Diese Schieflage führe auch zu einer ökonomischen Ungleichheit: Dem dritten Teilhabebericht der Bundesregierung über die Lebenslagen von Menschen mit Beeinträchtigungen zufolge kann ein großer Teil der Menschen mit Beeinträchtigung (43 Prozent) kein Geld sparen oder zurücklegen. Bei Menschen ohne Beeinträchtigungen seien es hingegen nur 28 Prozent.
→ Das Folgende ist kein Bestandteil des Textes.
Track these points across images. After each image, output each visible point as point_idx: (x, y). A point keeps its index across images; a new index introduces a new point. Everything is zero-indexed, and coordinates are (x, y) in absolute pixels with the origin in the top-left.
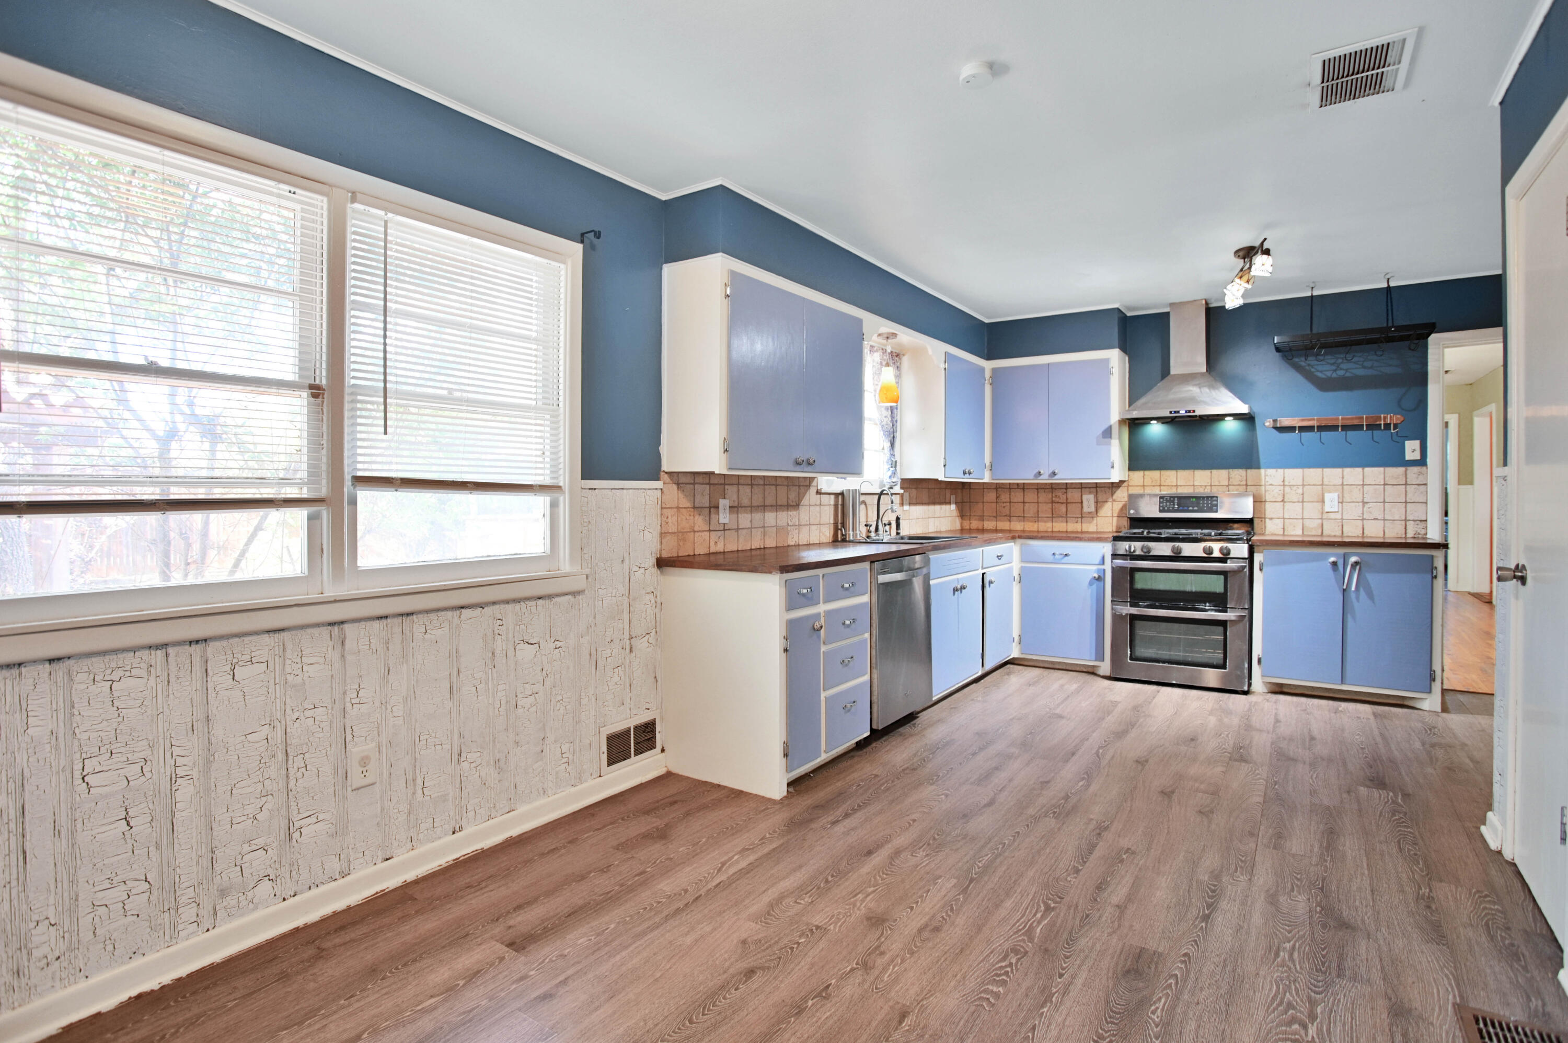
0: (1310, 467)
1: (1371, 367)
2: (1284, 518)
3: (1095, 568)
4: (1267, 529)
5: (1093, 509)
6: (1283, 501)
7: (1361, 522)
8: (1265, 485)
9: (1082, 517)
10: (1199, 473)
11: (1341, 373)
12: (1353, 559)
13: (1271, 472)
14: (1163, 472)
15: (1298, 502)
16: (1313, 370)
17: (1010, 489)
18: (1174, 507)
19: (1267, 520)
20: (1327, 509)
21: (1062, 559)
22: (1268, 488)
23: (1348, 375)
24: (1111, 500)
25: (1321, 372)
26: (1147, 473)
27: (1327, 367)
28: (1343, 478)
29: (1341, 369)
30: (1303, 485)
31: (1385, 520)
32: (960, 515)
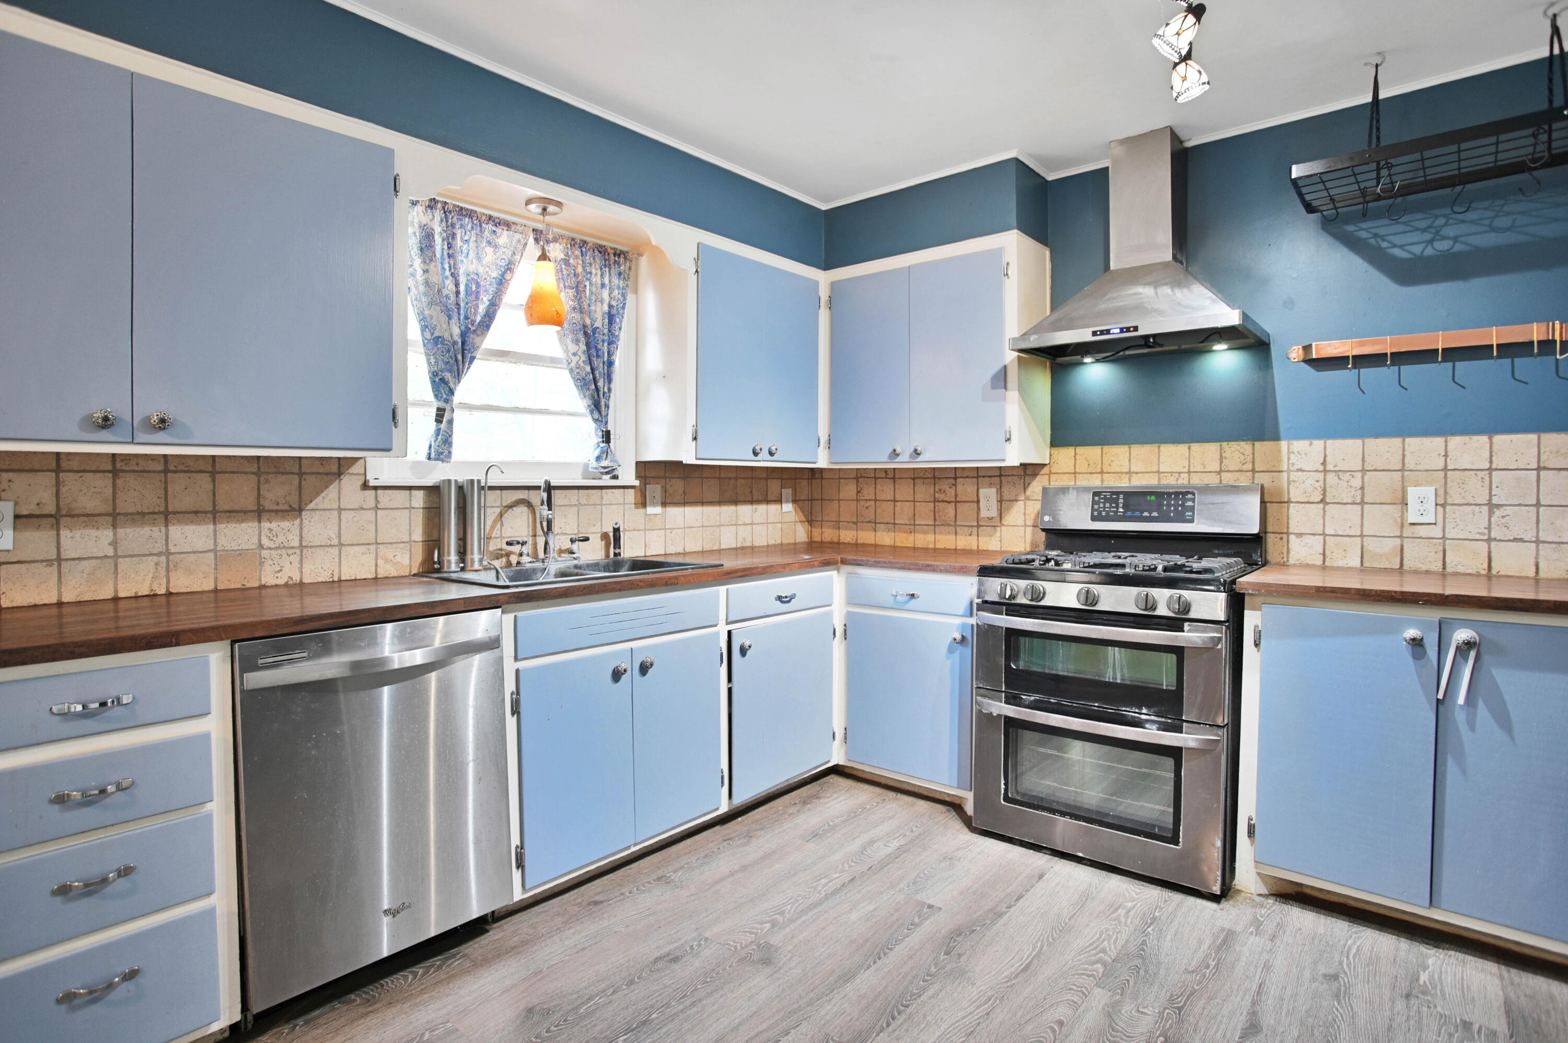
0: (1376, 436)
1: (1509, 229)
2: (1324, 535)
3: (958, 621)
4: (1291, 555)
5: (994, 513)
6: (1323, 501)
7: (1485, 545)
8: (1289, 471)
9: (978, 526)
10: (1168, 450)
11: (1443, 246)
12: (1462, 635)
13: (1299, 445)
14: (1106, 449)
15: (1354, 503)
16: (1384, 245)
17: (876, 478)
18: (1116, 512)
19: (1292, 537)
20: (1412, 517)
21: (907, 602)
22: (1293, 476)
23: (1459, 247)
24: (1022, 498)
25: (1401, 247)
26: (1080, 450)
27: (1416, 237)
28: (1446, 456)
29: (1444, 238)
30: (1364, 471)
31: (1538, 542)
32: (804, 519)
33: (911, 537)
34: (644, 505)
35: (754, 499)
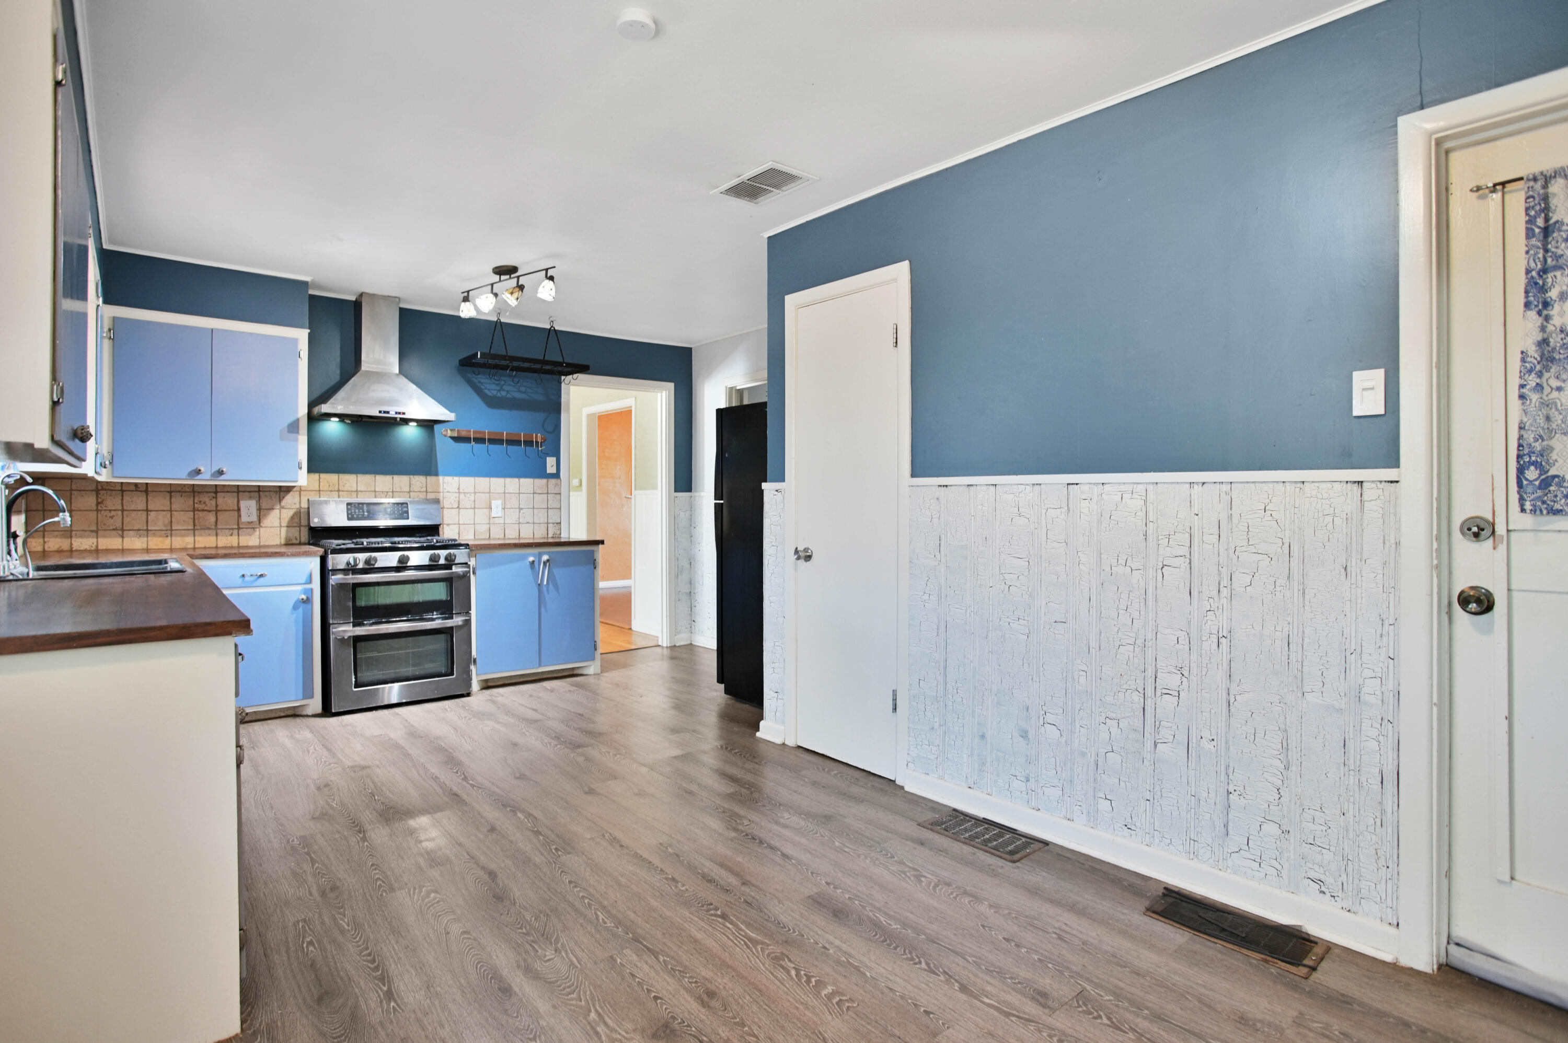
0: (479, 476)
1: (524, 393)
2: (460, 524)
3: (300, 588)
4: (445, 535)
5: (254, 518)
6: (458, 507)
7: (517, 525)
8: (443, 492)
9: (239, 529)
10: (380, 478)
11: (504, 393)
12: (545, 558)
13: (448, 479)
14: (341, 476)
15: (471, 508)
16: (483, 387)
18: (363, 515)
19: (446, 523)
20: (493, 514)
21: (256, 580)
22: (446, 494)
23: (509, 396)
24: (278, 507)
25: (489, 390)
27: (493, 387)
28: (505, 487)
29: (504, 390)
30: (475, 493)
31: (534, 523)
33: (168, 541)
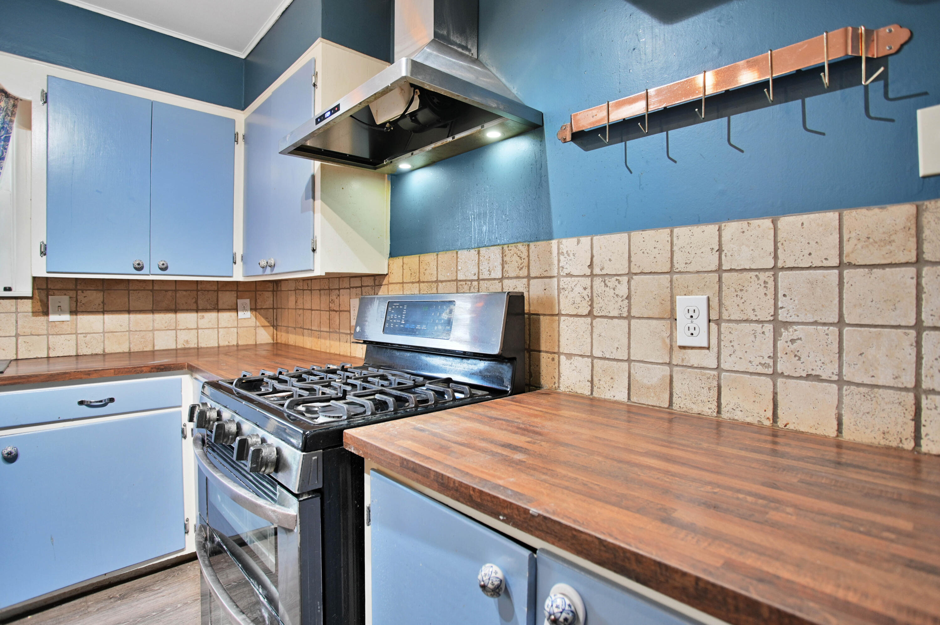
0: (644, 228)
2: (592, 357)
4: (562, 381)
6: (590, 314)
7: (768, 381)
8: (559, 276)
9: (350, 334)
10: (463, 256)
13: (568, 244)
14: (422, 257)
15: (620, 317)
17: (303, 290)
19: (563, 358)
20: (682, 339)
22: (563, 283)
26: (406, 259)
28: (720, 250)
30: (630, 274)
32: (267, 324)
34: (46, 313)
35: (200, 308)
Außerdem unterscheide sich das Nettovermögen von Menschen mit Beeinträchtigungen (im Durchschnitt 91.150 Euro) zu dem von Menschen ohne Beeinträchtigungen (im Durchschnitt 118.063 Euro).
"Sicherlich ist es so, dass Familien, in denen behinderte Kinder leben – und das sind dann oftmals alleinerziehende Mütter – ein höheres Armutsrisiko haben", ergänzte Dusel.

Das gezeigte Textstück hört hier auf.